A
matrix transformation
can rotate, scale and shear — but it can never translate, never slide the
whole plane sideways. The reason is built into what "linear" means. Homogeneous
coordinates are the clever fix: bolt one extra coordinate
w onto every vector, and translation, projection and everything
else become ordinary matrix multiplication.
The trick: a 2-D point (x, y) is written as the 3-D vector
(x, y, 1), and a 2-D direction as
(x, y, 0).
Why a matrix can't translate
Step 1 — every linear map fixes the origin. Apply any matrix
M to the zero vector and you get the zero vector back:
M\,\vec{0} = \vec{0}.
Step 2 — so plain M\vec{x} can't move the origin.
A translation by \vec{t} = (t_x, t_y) must send
(0,0) to (t_x, t_y) — a non-zero
place. No 2\times 2 matrix can do that. We are stuck.
Step 3 — lift into one higher dimension. Append a coordinate
w = 1 to the point. Now the "origin" we feed in is
(0, 0, 1) — not the true origin of the bigger space — so a
matrix is free to move it. Use a 3\times 3 matrix with the
translation tucked into its last column:
\begin{bmatrix} 1 & 0 & t_x \\ 0 & 1 & t_y \\ 0 & 0 & 1 \end{bmatrix} \begin{bmatrix} x \\ y \\ 1 \end{bmatrix}.
Step 4 — multiply it out. Row by row:
= \begin{bmatrix} x + t_x \\ y + t_y \\ 1 \end{bmatrix}.
The point landed at (x + t_x,\, y + t_y) — a genuine translation,
achieved purely by
matrix–vector multiplication.
The bottom coordinate stayed 1, so the result is still a point.
Step 5 — a direction (w = 0) is left unmoved. Feed
the same matrix a direction vector
(d_x, d_y, 0) instead:
\begin{bmatrix} 1 & 0 & t_x \\ 0 & 1 & t_y \\ 0 & 0 & 1 \end{bmatrix} \begin{bmatrix} d_x \\ d_y \\ 0 \end{bmatrix} = \begin{bmatrix} d_x \\ d_y \\ 0 \end{bmatrix}.
The translation column is multiplied by w = 0, so it contributes
nothing. That is exactly right: points have a location to move, but a
direction ("two units east") is the same arrow wherever you stand —
translating it must do nothing. The single value of w encodes the
difference.
Scaling w: one point, many names
Step 6 — the homogeneous equivalence. Multiplying an entire homogeneous
vector by any nonzero \lambda names the same point:
(\lambda x,\; \lambda y,\; \lambda w) \;\equiv\; (x,\, y,\, w), \qquad \lambda \neq 0.

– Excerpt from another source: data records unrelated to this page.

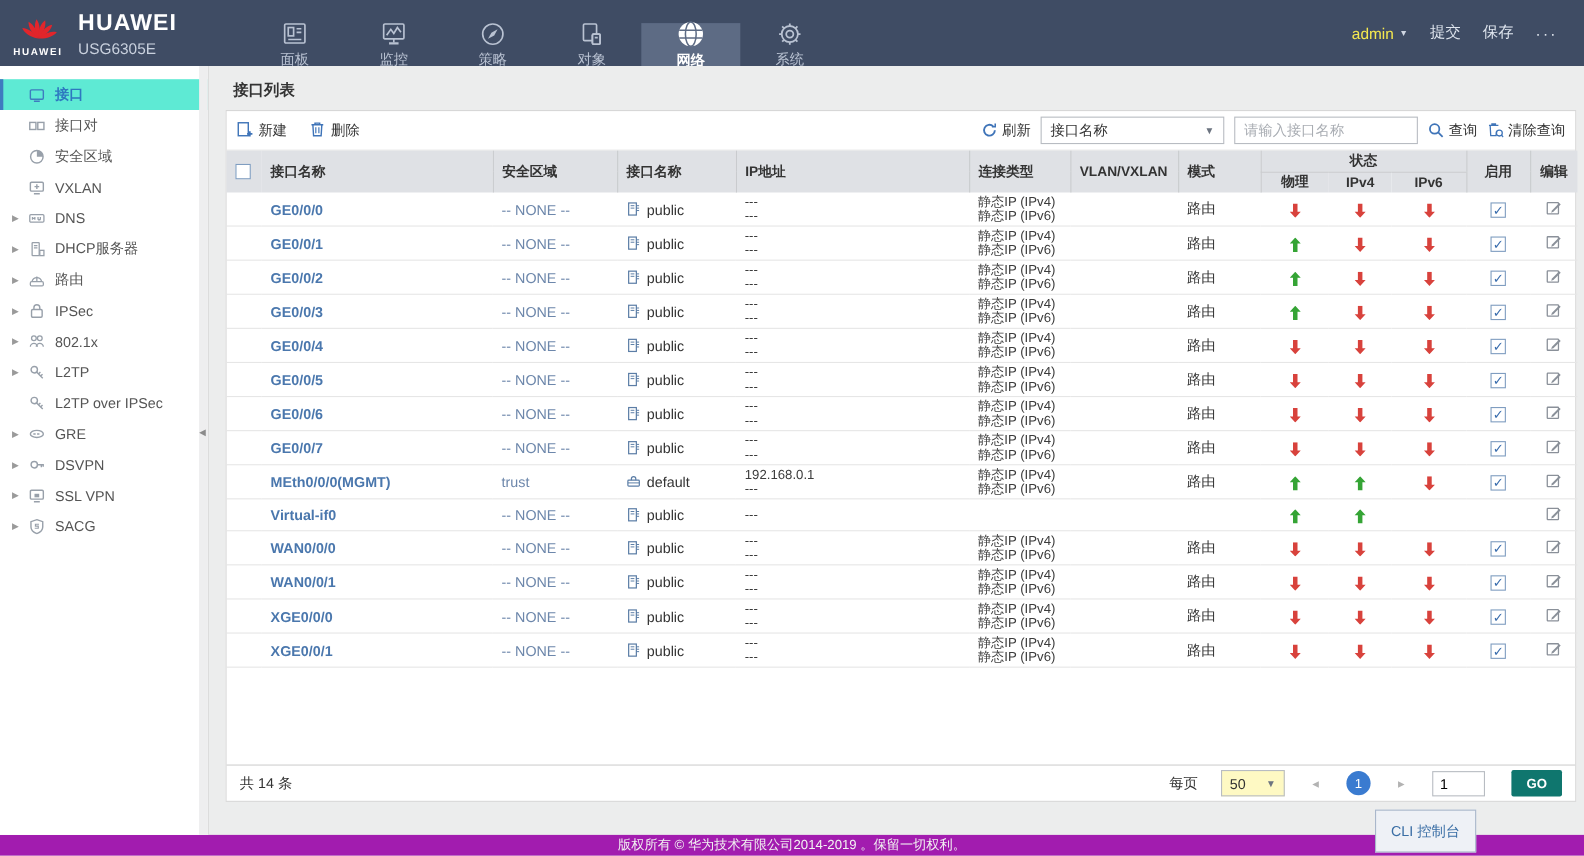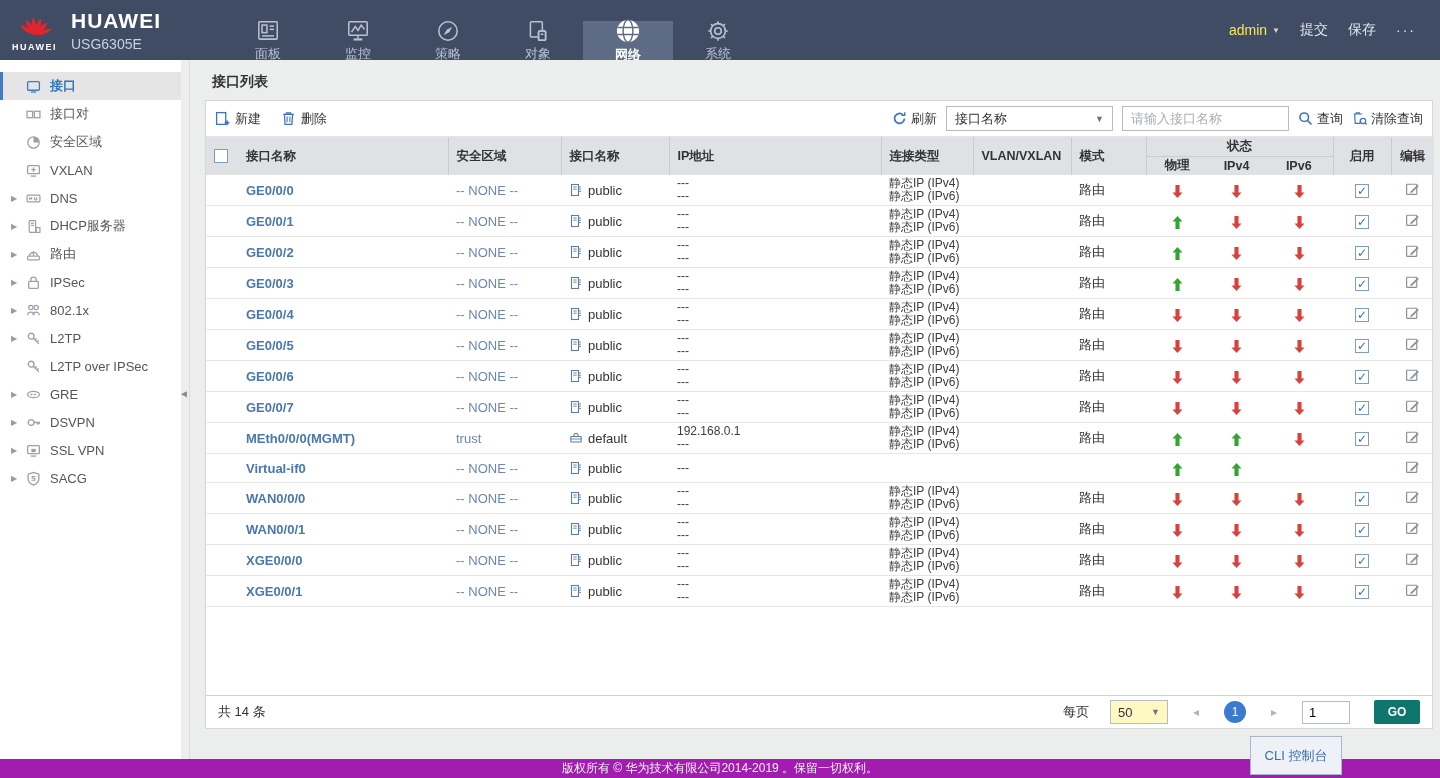--- a/index.html
+++ b/index.html
@@ -26,31 +26,31 @@
   .admin-box .caret { font-size:8px; color:#cfd6e2; }
   .nav-action { cursor:pointer; }
   .nav-more { letter-spacing:2px; cursor:pointer; }
 
   
   .middle { flex:1; display:flex; min-height:0; }
   .sidebar { width:190px; background:#fff; position:relative; border-right:1px solid #dcdcdc; padding-top:12px; flex:0 0 190px; }
   .side-item { height:28px; display:flex; align-items:center; padding-left:11px; font-size:13px; color:#555; cursor:pointer; }
   .side-item .tri { width:15px; font-size:8px; color:#9a9a9a; flex:0 0 15px; }
   .side-item .ic { width:24px; color:#98a0aa; display:flex; align-items:center; flex:0 0 24px; }
-  .side-item.active { background:#e5e5e5; border-left:3px solid #3e7bbf; padding-left:8px; color:#2e78c0; font-weight:bold; }
+  .side-item.active { background:#5eead4; border-left:3px solid #3e7bbf; padding-left:8px; color:#2e78c0; font-weight:bold; }
   .side-item.active .ic { color:#3e7bbf; }
   .side-scroll { position:absolute; top:0; right:0; bottom:0; width:8px; background:#eeeeef; }
   .collapse-handle { position:absolute; right:0px; top:328px; color:#8b8b8b; font-size:10px; cursor:pointer; }
 
   
   .content { flex:1; display:flex; flex-direction:column; background:#eceded; min-width:0; }
   .page-title { height:40px; line-height:42px; padding-left:22px; font-size:14px; font-weight:bold; color:#333; }
   .panel { margin:0 7px 0 15px; background:#fff; border:1px solid #d7d7d7; height:629px; display:flex; flex-direction:column; }
   .toolbar { height:36px; display:flex; align-items:center; padding:0 9px; border-bottom:1px solid #e5e5e5; flex:0 0 36px; }
-  .tool-btn { display:flex; align-items:center; gap:5px; font-size:13px; color:#333; margin-right:20px; cursor:pointer; }
+  .tool-btn { display:flex; align-items:flex-start; gap:5px; font-size:13px; color:#333; margin-right:20px; cursor:pointer; }
   .tool-btn .ic, .tool-link .ic { display:flex; align-items:center; color:#3f74b8; }
   .toolbar-right { margin-left:auto; display:flex; align-items:center; gap:9px; }
   .tool-link { display:flex; align-items:center; gap:4px; font-size:13px; color:#333; cursor:pointer; }
   .combo { width:167px; height:25px; border:1px solid #b8bcc2; background:#fff; display:flex; align-items:center; padding:0 8px; font-size:13px; color:#333; cursor:pointer; }
   .combo .caret { margin-left:auto; font-size:9px; color:#6c7480; }
   .search-input { width:167px; height:25px; border:1px solid #b8bcc2; padding:0 8px; font-size:13px; color:#333; outline:none; }
   .search-input::placeholder { color:#a9adb3; }
 
   
   .tbl-wrap { flex:0 0 auto; }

Step 7 — recover the Cartesian point by dividing through by
w. To read off where a homogeneous point actually sits,
divide the spatial coordinates by w:
(x,\, y,\, z,\, w) \;\longmapsto\; \left( \frac{x}{w},\; \frac{y}{w},\; \frac{z}{w} \right).
With w = 1 this is a no-op, which is why we store points with
w = 1. But a general w is the
secret behind perspective — the vignette below.
Embed \mathbb{R}^n in
\mathbb{R}^{n+1} by appending a coordinate
w. Then:
-
A point is (x, y, z, 1) (w = 1);
a direction is (x, y, z, 0)
(w = 0).
-
Scaling is free:
(\lambda x, \lambda y, \lambda z, \lambda w) \equiv (x, y, z, w)
for any \lambda \neq 0.
-
The Cartesian point is recovered by the perspective divide
(x, y, z, w) \mapsto (x/w,\, y/w,\, z/w).
-
Translation becomes a matrix: put \vec{t} in
the last column. It moves points (w = 1) and leaves directions
(w = 0) untouched.
So far we have kept w = 1. The real magic happens when a matrix
sets w \neq 1. A perspective camera multiplies by a matrix whose
bottom row is not (0,0,0,1) but something like
(0, 0, -1, 0), so the output w ends up
equal to (minus) the depth z:
(x,\, y,\, z,\, 1) \;\longmapsto\; (x,\, y,\, z',\, -z) \;\longmapsto\; \left( -\frac{x}{z},\; -\frac{y}{z},\; \dots \right).
That final divide-by-w divides screen position by depth — so an
object twice as far away appears half as big. The perspective divide is
literally why distant things look small, and railway tracks meet at the horizon. The whole
of it is one extra coordinate, carried along until the very last step.